High-energy and long-life O3-type layered cathode material for sodium-ion batteries

O3-type cathodes for sodium-ion batteries have attracted significant attention owning to their low cost and high energy density. However, their applications are restricted by rapid capacity degradation during long-term cycling, with uneven Na⁺ distribution and microcrack formation being key contributing factors. In this study, a customized reconstruction layer integrating a fast ion conductor NaCaPO₄ coating with gradient Ca²⁺ doping was developed to enhance the surface chemical and mechanical stability of the layered cathodes.
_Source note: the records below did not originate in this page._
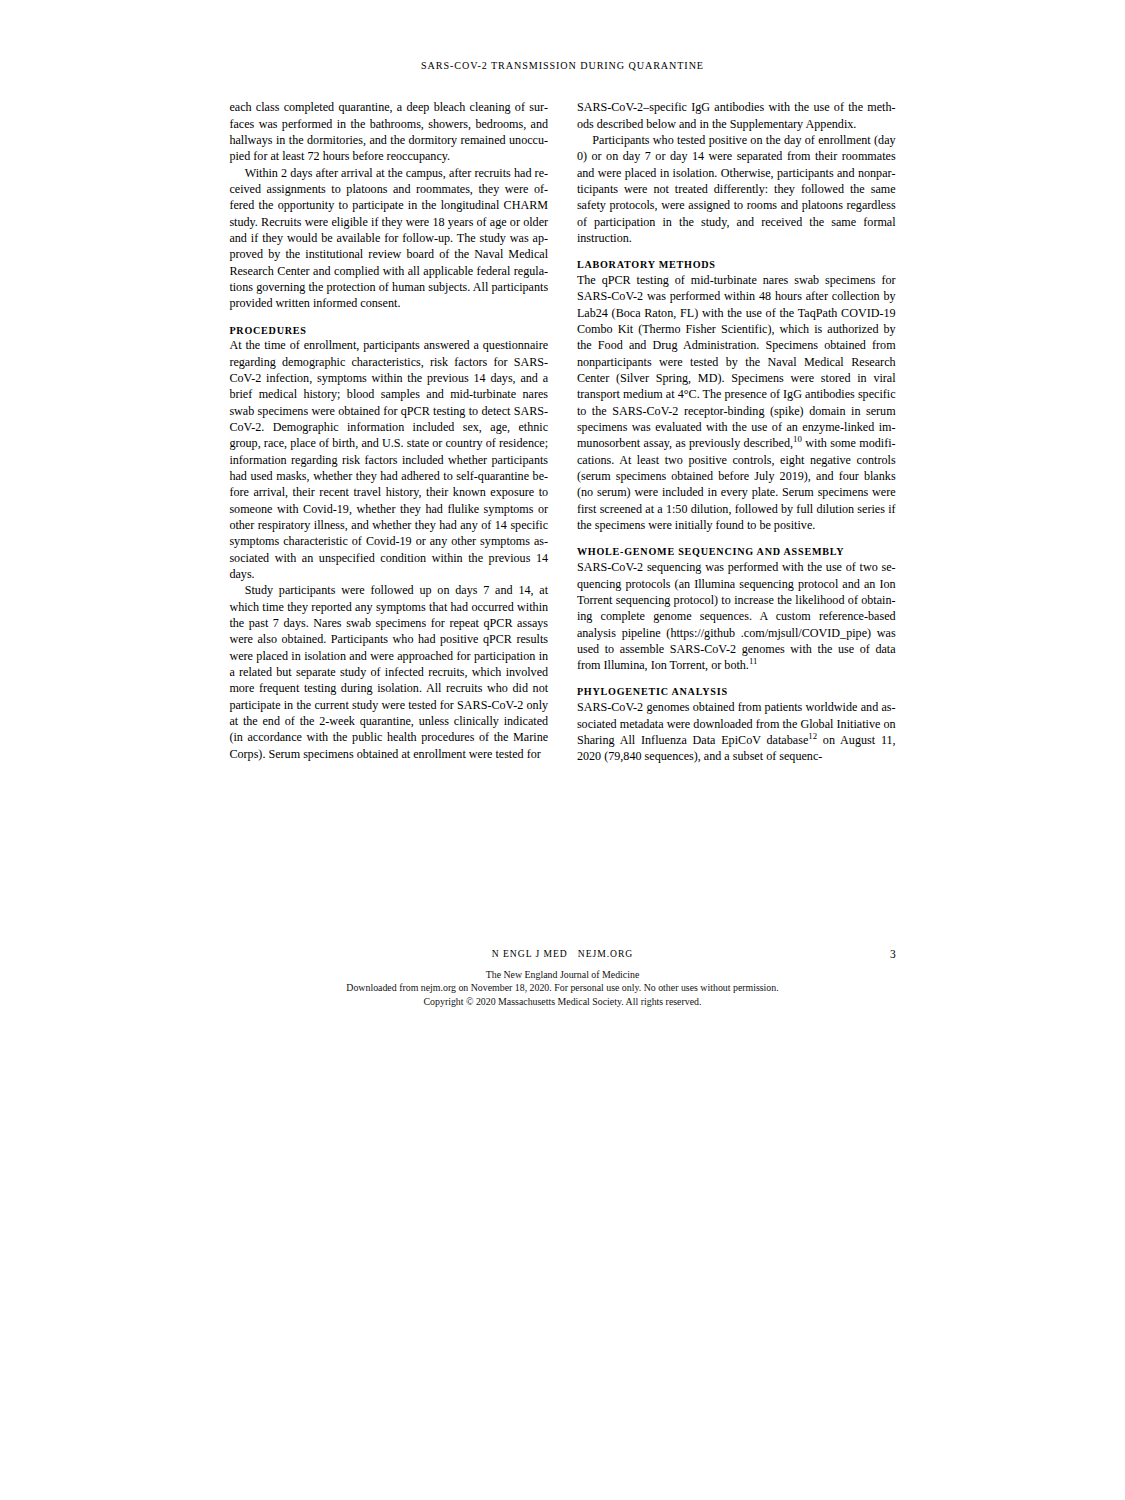SARS-CoV-2 Transmission during Quarantine
each class completed quarantine, a deep bleach cleaning of surfaces was performed in the bathrooms, showers, bedrooms, and hallways in the dormitories, and the dormitory remained unoccupied for at least 72 hours before reoccupancy.
Within 2 days after arrival at the campus, after recruits had received assignments to platoons and roommates, they were offered the opportunity to participate in the longitudinal CHARM study. Recruits were eligible if they were 18 years of age or older and if they would be available for follow-up. The study was approved by the institutional review board of the Naval Medical Research Center and complied with all applicable federal regulations governing the protection of human subjects. All participants provided written informed consent.
Procedures
At the time of enrollment, participants answered a questionnaire regarding demographic characteristics, risk factors for SARS-CoV-2 infection, symptoms within the previous 14 days, and a brief medical history; blood samples and mid-turbinate nares swab specimens were obtained for qPCR testing to detect SARS-CoV-2. Demographic information included sex, age, ethnic group, race, place of birth, and U.S. state or country of residence; information regarding risk factors included whether participants had used masks, whether they had adhered to self-quarantine before arrival, their recent travel history, their known exposure to someone with Covid-19, whether they had flulike symptoms or other respiratory illness, and whether they had any of 14 specific symptoms characteristic of Covid-19 or any other symptoms associated with an unspecified condition within the previous 14 days.
Study participants were followed up on days 7 and 14, at which time they reported any symptoms that had occurred within the past 7 days. Nares swab specimens for repeat qPCR assays were also obtained. Participants who had positive qPCR results were placed in isolation and were approached for participation in a related but separate study of infected recruits, which involved more frequent testing during isolation. All recruits who did not participate in the current study were tested for SARS-CoV-2 only at the end of the 2-week quarantine, unless clinically indicated (in accordance with the public health procedures of the Marine Corps). Serum specimens obtained at enrollment were tested for
SARS-CoV-2–specific IgG antibodies with the use of the methods described below and in the Supplementary Appendix.
Participants who tested positive on the day of enrollment (day 0) or on day 7 or day 14 were separated from their roommates and were placed in isolation. Otherwise, participants and nonparticipants were not treated differently: they followed the same safety protocols, were assigned to rooms and platoons regardless of participation in the study, and received the same formal instruction.
Laboratory Methods
The qPCR testing of mid-turbinate nares swab specimens for SARS-CoV-2 was performed within 48 hours after collection by Lab24 (Boca Raton, FL) with the use of the TaqPath COVID-19 Combo Kit (Thermo Fisher Scientific), which is authorized by the Food and Drug Administration. Specimens obtained from nonparticipants were tested by the Naval Medical Research Center (Silver Spring, MD). Specimens were stored in viral transport medium at 4°C. The presence of IgG antibodies specific to the SARS-CoV-2 receptor-binding (spike) domain in serum specimens was evaluated with the use of an enzyme-linked immunosorbent assay, as previously described,10 with some modifications. At least two positive controls, eight negative controls (serum specimens obtained before July 2019), and four blanks (no serum) were included in every plate. Serum specimens were first screened at a 1:50 dilution, followed by full dilution series if the specimens were initially found to be positive.
Whole-Genome Sequencing and Assembly
SARS-CoV-2 sequencing was performed with the use of two sequencing protocols (an Illumina sequencing protocol and an Ion Torrent sequencing protocol) to increase the likelihood of obtaining complete genome sequences. A custom reference-based analysis pipeline (https://github .com/mjsull/COVID_pipe) was used to assemble SARS-CoV-2 genomes with the use of data from Illumina, Ion Torrent, or both.11
Phylogenetic Analysis
SARS-CoV-2 genomes obtained from patients worldwide and associated metadata were downloaded from the Global Initiative on Sharing All Influenza Data EpiCoV database12 on August 11, 2020 (79,840 sequences), and a subset of sequenc-
n engl j med nejm.org 3
The New England Journal of Medicine
Downloaded from nejm.org on November 18, 2020. For personal use only. No other uses without permission.
Copyright © 2020 Massachusetts Medical Society. All rights reserved.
The gradient Ca²⁺ doped interphase facilitated uniform phase transformation within the particles, minimized lattice mismatch, ensured even Na⁺ distribution, and mitigated microcrack formation through a pinning effect. Consequently, the optimized cathode delivered excellent rate performance (105.3 mAh g^{− 1} at 10 C), long-term cycling stability (81.0% capacity retention after 300 cycles at 0.5 C), and robust reliability under high-voltage conditions and across a wide operating temperature range (− 10 to 50°C). The practical feasibility of a pouch-type Na-ion full cell paired with a hard carbon anode was demonstrated by a high capacity retention of 82.9% after 300 cycles at 1 C. This scalable interface modification strategy can provide valuable insights into the development of advanced oxide cathode materials for sodium-ion batteries.